Topor ne s'est pas découvert un soudain intérêt pour le cinéma : dès 1965, il était acteur dans Qui êtes-vous Polly Maggoo ? de William Klein et, l'année suivante, réalisait Les Escargots avec René Laloux. Ses dessins apparaîtront dans Le Casanova de Fellini, il imaginera Marquis en 1989, inspiré de l'enfermement du Marquis de Sade à la Bastille, et sera acteur dans plus d'une vingtaine de films. « Le cinéma lui permettait d'alterner entre des périodes de création solitaires et des périodes de création collectives, comme il aimait à le faire », précise Céline Chicha-Castex.

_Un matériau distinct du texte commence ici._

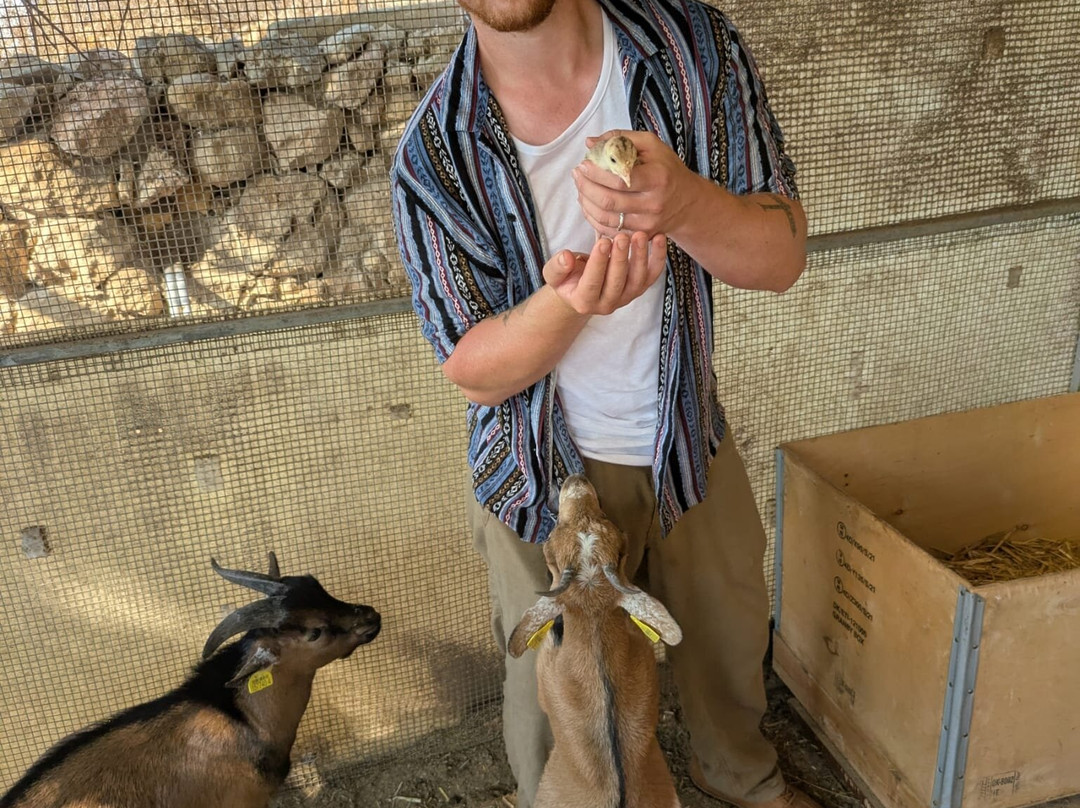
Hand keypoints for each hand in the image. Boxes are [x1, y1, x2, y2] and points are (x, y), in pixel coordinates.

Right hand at [543, 231, 666, 315]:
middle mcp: (607, 304)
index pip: (592, 283)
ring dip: (641, 257)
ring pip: (637, 280)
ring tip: (640, 235)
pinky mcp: (639, 289)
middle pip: (617, 283)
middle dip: (621, 259)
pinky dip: (658, 258)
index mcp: (584, 301)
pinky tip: (659, 238)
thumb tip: (566, 257)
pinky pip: (652, 275)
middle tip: (622, 236)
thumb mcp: (554, 273)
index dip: (598, 263)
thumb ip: (557, 266)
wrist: (582, 286)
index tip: (602, 242)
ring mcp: (626, 298)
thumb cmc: (567, 277)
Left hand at [573, 130, 697, 238]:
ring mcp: (647, 223)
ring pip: (606, 219)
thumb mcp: (652, 145)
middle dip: (586, 188)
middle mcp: (653, 204)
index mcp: (658, 178)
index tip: (583, 164)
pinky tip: (588, 205)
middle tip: (577, 175)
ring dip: (586, 203)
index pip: (621, 179)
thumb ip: (621, 138)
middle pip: (609, 201)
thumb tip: (590, 142)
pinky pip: (610, 231)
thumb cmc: (667, 168)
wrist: (687, 201)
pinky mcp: (641, 234)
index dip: (597, 173)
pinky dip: (593, 218)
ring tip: (580, 188)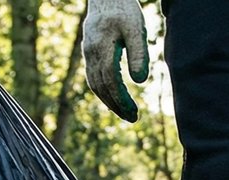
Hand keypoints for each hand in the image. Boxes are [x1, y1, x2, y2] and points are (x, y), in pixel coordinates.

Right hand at [83, 0, 150, 122]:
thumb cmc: (124, 10)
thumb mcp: (136, 29)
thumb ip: (138, 54)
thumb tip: (140, 81)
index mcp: (102, 47)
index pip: (110, 80)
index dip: (121, 98)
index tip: (134, 111)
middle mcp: (91, 52)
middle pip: (101, 86)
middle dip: (117, 105)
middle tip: (133, 118)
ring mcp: (88, 53)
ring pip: (95, 84)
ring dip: (109, 101)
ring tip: (126, 114)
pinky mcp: (89, 53)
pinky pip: (93, 77)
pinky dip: (103, 92)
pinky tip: (115, 99)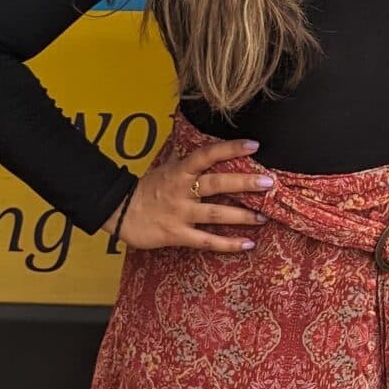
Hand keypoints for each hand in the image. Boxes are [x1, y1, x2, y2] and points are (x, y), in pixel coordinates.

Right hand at [110, 137, 271, 252]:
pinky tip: (248, 243)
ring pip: (216, 214)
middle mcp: (182, 190)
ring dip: (242, 216)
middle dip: (244, 183)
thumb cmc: (147, 188)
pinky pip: (206, 240)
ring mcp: (180, 213)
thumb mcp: (167, 168)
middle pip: (217, 184)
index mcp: (180, 171)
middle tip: (269, 182)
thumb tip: (208, 146)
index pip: (207, 155)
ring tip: (264, 216)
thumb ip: (189, 161)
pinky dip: (228, 244)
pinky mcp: (177, 234)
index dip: (230, 148)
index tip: (254, 145)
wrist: (119, 211)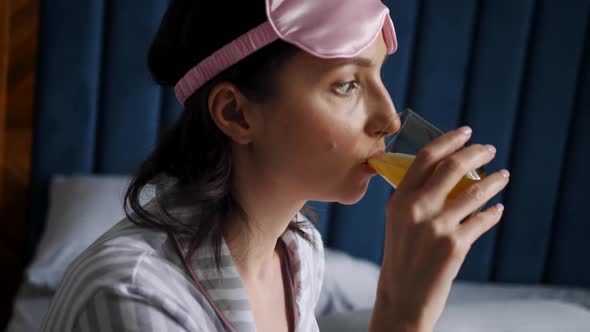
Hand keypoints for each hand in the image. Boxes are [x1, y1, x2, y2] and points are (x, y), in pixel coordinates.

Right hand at [370, 127, 509, 331]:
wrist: (403, 295)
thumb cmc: (401, 256)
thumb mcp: (397, 221)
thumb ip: (414, 197)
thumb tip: (445, 172)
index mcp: (399, 199)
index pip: (426, 158)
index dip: (448, 140)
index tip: (465, 131)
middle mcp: (417, 208)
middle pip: (452, 167)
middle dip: (476, 152)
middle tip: (489, 149)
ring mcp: (437, 226)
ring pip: (475, 191)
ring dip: (494, 181)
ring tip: (503, 176)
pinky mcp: (455, 245)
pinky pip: (482, 220)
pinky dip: (493, 213)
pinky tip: (498, 209)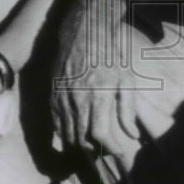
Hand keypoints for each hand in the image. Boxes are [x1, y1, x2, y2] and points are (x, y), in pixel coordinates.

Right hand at [50, 1, 142, 159]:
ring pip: (67, 133)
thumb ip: (127, 108)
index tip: (119, 151)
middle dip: (95, 150)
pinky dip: (65, 134)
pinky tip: (74, 135)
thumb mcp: (126, 78)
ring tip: (92, 147)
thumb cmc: (110, 54)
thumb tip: (132, 134)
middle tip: (106, 151)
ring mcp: (62, 97)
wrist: (84, 31)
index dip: (110, 147)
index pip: (100, 135)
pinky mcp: (52, 93)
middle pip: (82, 138)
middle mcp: (77, 99)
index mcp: (98, 95)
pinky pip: (56, 122)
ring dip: (79, 145)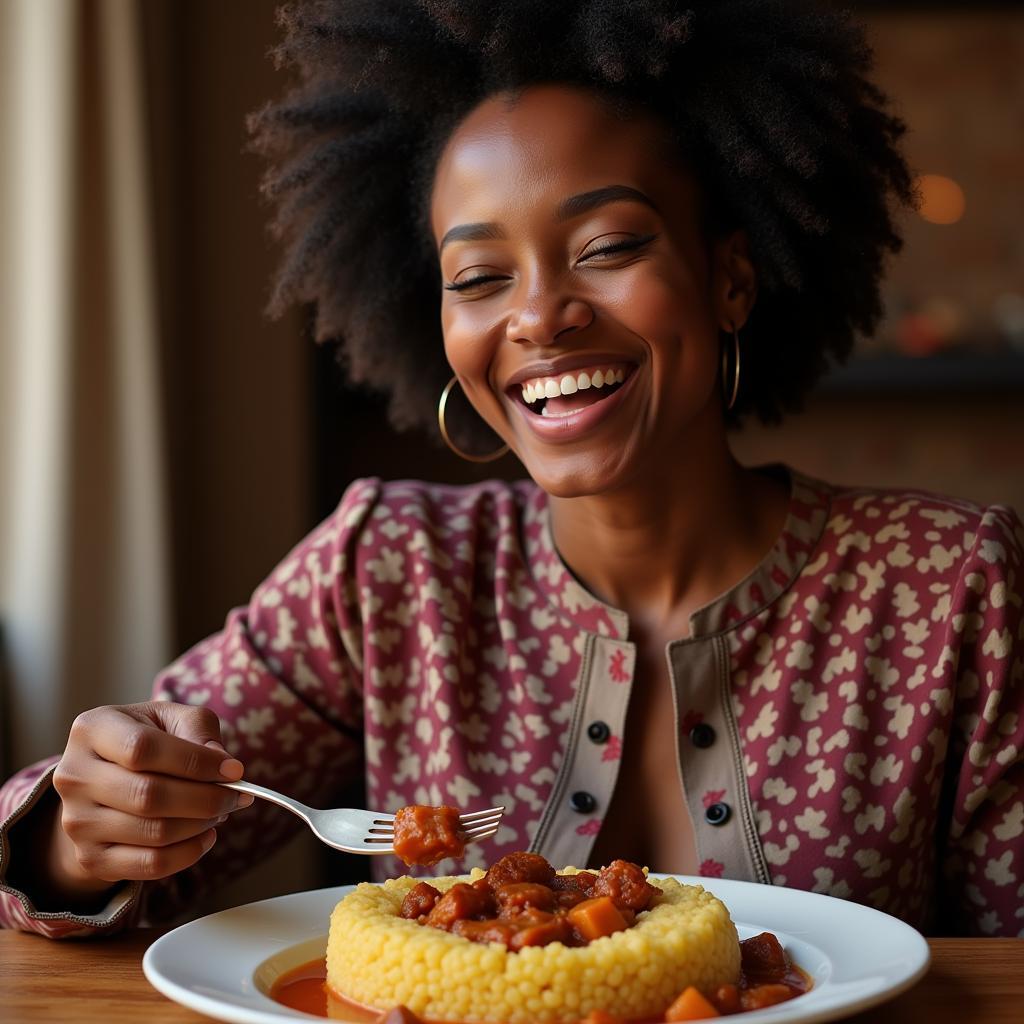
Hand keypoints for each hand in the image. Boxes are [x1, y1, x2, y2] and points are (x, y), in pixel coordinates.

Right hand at [49, 702, 252, 891]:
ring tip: (220, 811)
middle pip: (148, 795)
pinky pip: (149, 865)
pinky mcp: (90, 858)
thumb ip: (198, 729)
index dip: (195, 762)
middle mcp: (74, 776)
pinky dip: (189, 853)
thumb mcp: (169, 719)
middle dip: (206, 798)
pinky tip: (205, 835)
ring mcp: (77, 821)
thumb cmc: (147, 740)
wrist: (104, 780)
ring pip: (153, 832)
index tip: (234, 770)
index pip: (144, 749)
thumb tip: (223, 765)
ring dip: (200, 824)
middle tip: (236, 796)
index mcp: (93, 730)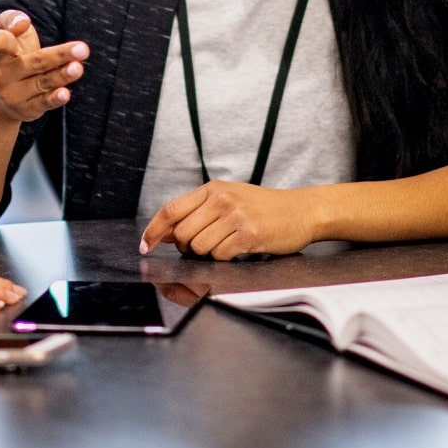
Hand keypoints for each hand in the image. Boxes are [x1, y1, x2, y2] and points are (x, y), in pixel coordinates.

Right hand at [0, 10, 87, 122]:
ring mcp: (16, 94)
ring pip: (44, 82)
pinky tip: (65, 94)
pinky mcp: (28, 109)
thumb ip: (10, 20)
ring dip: (62, 75)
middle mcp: (5, 75)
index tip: (1, 35)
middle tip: (82, 48)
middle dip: (59, 55)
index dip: (1, 40)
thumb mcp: (5, 35)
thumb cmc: (10, 56)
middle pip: (36, 62)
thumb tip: (22, 21)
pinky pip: (44, 102)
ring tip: (77, 68)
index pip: (2, 45)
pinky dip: (55, 99)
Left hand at [139, 182, 319, 259]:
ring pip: (200, 248)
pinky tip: (238, 249)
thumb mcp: (229, 200)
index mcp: (213, 189)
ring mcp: (236, 216)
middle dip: (187, 248)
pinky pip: (220, 255)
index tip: (145, 245)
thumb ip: (198, 213)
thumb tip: (167, 233)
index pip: (171, 209)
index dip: (154, 230)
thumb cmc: (265, 208)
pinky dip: (224, 258)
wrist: (302, 210)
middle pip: (183, 234)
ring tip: (226, 245)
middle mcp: (222, 199)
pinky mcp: (249, 234)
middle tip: (204, 246)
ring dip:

S'il a traversé et parfois secoué des chapelles artistiques, Topor n'aimait guère s'y attarder : il prend de la distance avec Hara-Kiri (« Choron ne payait pas »), et ne supporte guère l'autorité de Breton sur les surréalistes. Quand il créé lui-même son pseudo-mouvement, le Panique, avec Fernando Arrabal et Alejandro Jodorowsky, il s'agit surtout de se moquer de cette mode et d'élaborer des prétextes pour faire les fous.
#carousel#
La scénographie de l'agence Nathalie Crinière reste assez sage, faite de couloirs et de fugitives liaisons entre certaines parties de l'oeuvre de Topor : elle s'adapte bien à la carrière de l'artiste, multimédia, mais si cohérente qu'il est possible de l'aborder chronologiquement. La conclusion de l'exposition, centrée sur les relations et les jeux de Topor avec le livre, est savoureuse : dans ce temple du savoir et, parfois, de la respectabilité, qu'est la BnF, contempler les livres accordéons, les livres à boutons ou encore les Mémoires d'un vieux con, parodie des mémoires de Cocteau, est jouissif. Le voir barbouiller de mayonnaise des dessins pour Le Tâchier de l'amateur intrigue et amuse, comme ses dessins scatologiques ou cannibales.
« Avec Topor, le délire enfantin peut être élevé au rang d'oeuvre d'art. Il aime s'intéresser à ce que l'on dissimule. » Faisons-en de même pour son oeuvre.